Johan Commelin (Apr 27 2021 at 12:42):
Cool, so we could even run trepplein
and nanoda
sequentially, and we wouldn't even notice :rofl:
Eric Rodriguez (Apr 27 2021 at 13:24):
yep seems so; I can run em on WSL if people want any more timings, but I think the findings are pretty definitive :b
Yaël Dillies (May 16 2021 at 11:16):
I notice the queue is heavily cluttered at the moment. Stuff that was sent 2 hours ago is still not being processed. Those two actions have been running each for 5 hours: https://github.com/leanprover-community/mathlib/actions/runs/846421065 https://github.com/leanprover-community/mathlib/actions/runs/846475716
Anything to be worried about?
Julian Berman (May 16 2021 at 11:39):
GH Actions is partially down this morning so may be related: https://www.githubstatus.com/
Floris van Doorn (May 16 2021 at 18:41):
I just restarted some jobs that were still in the queue. The queue is now empty again.

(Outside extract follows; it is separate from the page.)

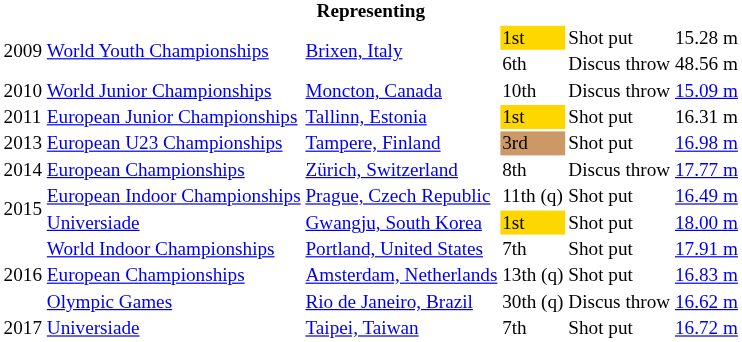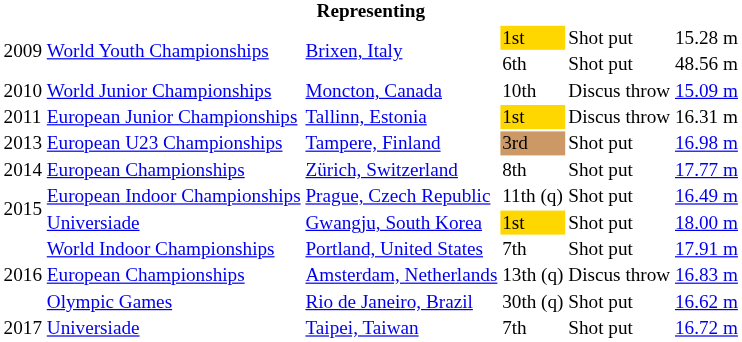Brixen, Italy / 6th | column 5: Discus throw -> Shot put
Tallinn, Estonia | column 5: Shot put -> Discus throw
Zürich, Switzerland | column 5: Discus throw -> Shot put
Amsterdam, Netherlands | column 5: Shot put -> Discus throw
Rio de Janeiro, Brazil | column 5: Discus throw -> Shot put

Eric Rodriguez (May 16 2021 at 18:43):
there's a few that failed with an error about continuous issues (e.g. #7623, #7363); an empty commit will fix them up - just wondering if there's a better way to do this?
Gabriel Ebner (May 16 2021 at 18:48):
You can go to the actions page and click "re-run jobs".